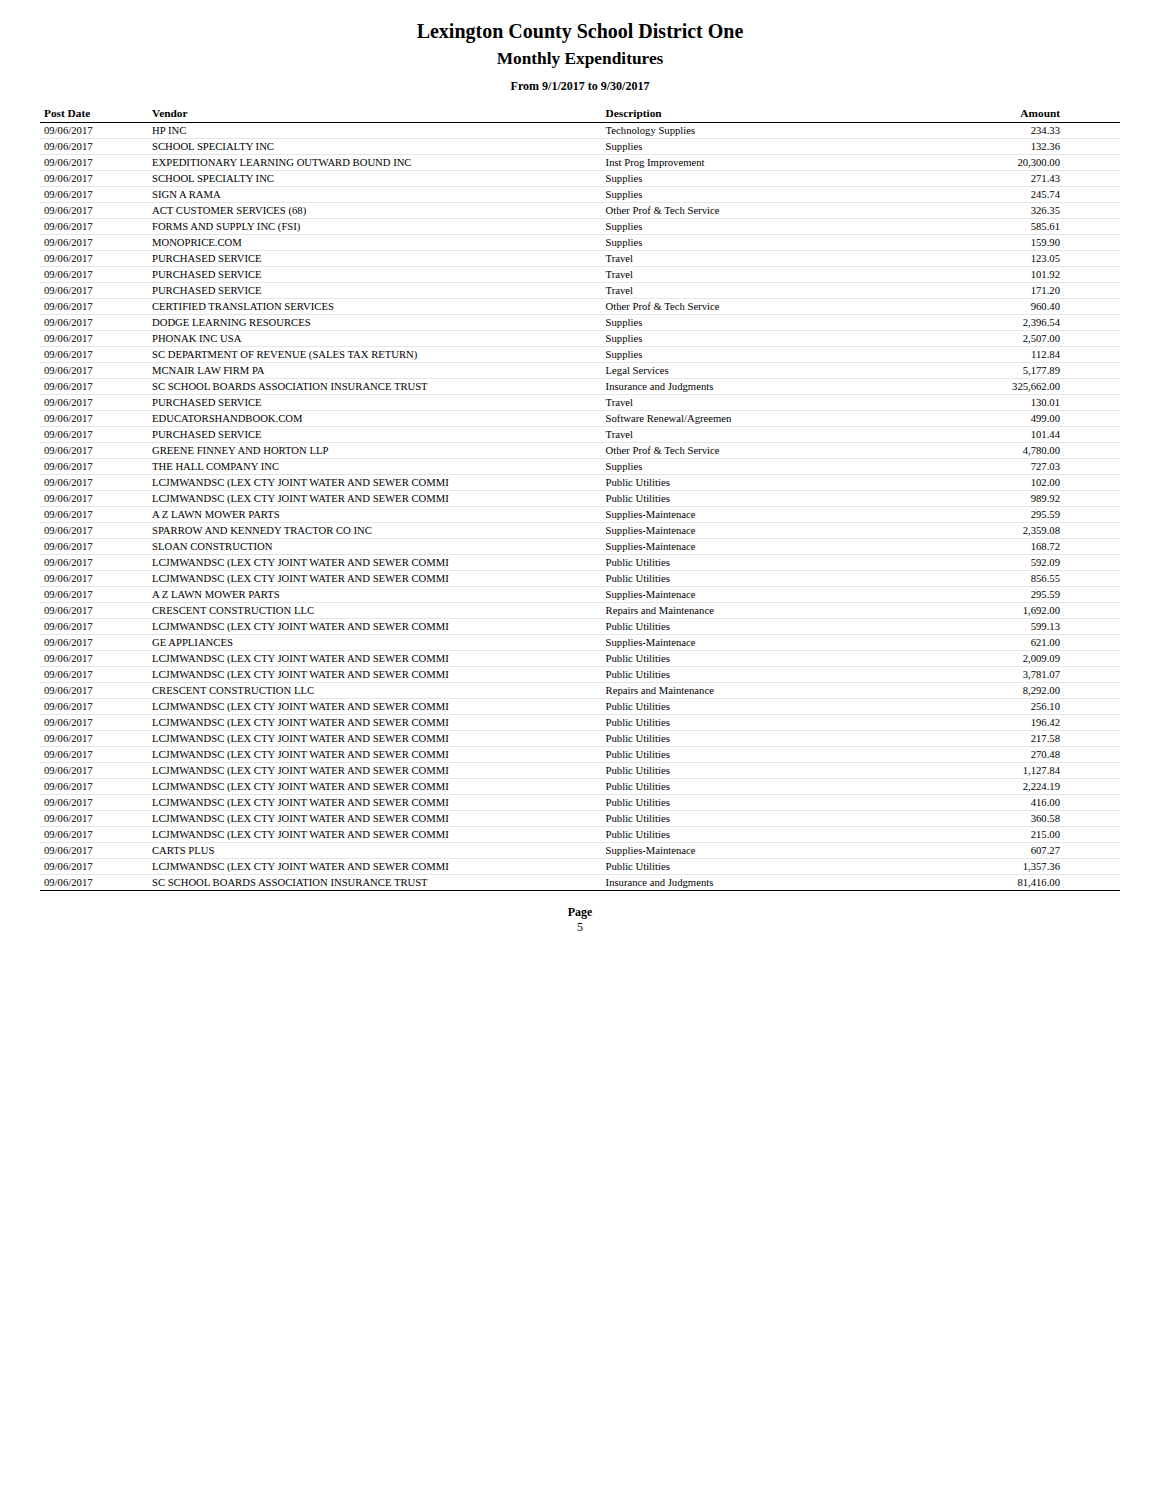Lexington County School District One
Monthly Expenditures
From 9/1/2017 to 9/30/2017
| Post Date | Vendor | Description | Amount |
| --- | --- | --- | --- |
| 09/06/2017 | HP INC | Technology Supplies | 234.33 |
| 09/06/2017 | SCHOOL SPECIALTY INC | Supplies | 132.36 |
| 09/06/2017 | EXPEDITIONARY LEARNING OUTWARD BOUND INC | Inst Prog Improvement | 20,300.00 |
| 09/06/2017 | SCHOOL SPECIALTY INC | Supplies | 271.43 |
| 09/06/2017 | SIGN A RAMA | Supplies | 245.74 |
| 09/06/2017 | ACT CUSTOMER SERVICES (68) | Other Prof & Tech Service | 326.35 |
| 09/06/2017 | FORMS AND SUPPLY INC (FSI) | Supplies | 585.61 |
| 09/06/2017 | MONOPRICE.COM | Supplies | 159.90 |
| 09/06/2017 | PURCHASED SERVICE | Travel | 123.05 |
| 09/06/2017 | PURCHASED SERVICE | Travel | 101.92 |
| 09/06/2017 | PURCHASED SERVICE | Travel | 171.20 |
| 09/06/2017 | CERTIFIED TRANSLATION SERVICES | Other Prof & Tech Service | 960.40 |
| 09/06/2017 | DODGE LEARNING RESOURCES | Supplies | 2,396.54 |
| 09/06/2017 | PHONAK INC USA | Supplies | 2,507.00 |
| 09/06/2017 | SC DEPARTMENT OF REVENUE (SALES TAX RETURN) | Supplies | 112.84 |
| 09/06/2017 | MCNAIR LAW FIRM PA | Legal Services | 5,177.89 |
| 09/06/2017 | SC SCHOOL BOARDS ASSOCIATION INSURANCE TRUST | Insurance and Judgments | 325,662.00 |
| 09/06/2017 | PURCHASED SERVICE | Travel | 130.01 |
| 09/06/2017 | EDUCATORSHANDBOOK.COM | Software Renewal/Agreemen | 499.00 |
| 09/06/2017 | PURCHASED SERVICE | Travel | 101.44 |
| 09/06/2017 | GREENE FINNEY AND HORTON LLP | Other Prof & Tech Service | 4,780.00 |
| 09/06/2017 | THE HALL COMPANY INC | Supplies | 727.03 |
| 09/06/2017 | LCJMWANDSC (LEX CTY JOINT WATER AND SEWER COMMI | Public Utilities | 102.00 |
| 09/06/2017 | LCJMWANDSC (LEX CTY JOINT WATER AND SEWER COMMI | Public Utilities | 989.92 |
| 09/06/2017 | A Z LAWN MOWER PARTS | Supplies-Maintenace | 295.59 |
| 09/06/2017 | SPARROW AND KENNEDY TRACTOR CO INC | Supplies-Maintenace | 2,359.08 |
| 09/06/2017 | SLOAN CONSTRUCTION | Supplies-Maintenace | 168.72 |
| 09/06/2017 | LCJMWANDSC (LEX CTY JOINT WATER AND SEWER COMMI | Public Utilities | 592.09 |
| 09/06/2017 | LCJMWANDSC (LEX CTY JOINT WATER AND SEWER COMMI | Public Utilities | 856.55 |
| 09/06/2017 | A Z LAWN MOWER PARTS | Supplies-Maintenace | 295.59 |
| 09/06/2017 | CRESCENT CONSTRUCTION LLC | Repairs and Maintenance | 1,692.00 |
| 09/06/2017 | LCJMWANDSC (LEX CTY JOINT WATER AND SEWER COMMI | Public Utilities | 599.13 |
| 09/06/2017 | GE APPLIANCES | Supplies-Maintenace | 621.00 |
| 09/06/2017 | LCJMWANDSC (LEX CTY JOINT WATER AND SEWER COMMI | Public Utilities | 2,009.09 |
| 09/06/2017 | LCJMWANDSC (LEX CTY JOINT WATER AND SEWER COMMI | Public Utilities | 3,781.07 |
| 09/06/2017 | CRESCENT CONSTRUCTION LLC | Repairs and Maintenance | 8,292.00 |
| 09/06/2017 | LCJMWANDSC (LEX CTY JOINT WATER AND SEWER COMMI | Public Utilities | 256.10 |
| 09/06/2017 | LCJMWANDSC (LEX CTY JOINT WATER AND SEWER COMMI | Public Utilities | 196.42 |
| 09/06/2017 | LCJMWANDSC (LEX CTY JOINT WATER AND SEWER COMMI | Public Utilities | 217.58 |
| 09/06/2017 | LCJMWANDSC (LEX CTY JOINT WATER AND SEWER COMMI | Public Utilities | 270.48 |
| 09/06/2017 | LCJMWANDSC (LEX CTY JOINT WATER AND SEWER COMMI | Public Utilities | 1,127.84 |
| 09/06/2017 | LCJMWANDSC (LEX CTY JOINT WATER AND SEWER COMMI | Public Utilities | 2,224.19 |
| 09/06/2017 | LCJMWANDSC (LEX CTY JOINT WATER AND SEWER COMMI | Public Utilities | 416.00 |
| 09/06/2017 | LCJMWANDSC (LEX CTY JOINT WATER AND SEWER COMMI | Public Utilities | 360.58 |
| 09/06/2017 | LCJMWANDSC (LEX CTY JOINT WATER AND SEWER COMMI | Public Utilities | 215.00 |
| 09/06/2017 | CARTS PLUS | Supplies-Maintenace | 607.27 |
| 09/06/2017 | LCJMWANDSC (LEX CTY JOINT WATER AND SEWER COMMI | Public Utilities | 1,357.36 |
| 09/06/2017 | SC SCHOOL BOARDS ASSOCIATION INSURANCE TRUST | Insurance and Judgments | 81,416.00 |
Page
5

********

PROBLEM TO WORK ON ▸ Copy whichever lines in the listing above hold "Maintenance".

RESPONSE BELOW ▸
| 09/06/2017 | CRESCENT CONSTRUCTION LLC | Repairs and Maintenance | 1,692.00 |
| 09/06/2017 | CRESCENT CONSTRUCTION LLC | Repairs and Maintenance | 8,292.00 |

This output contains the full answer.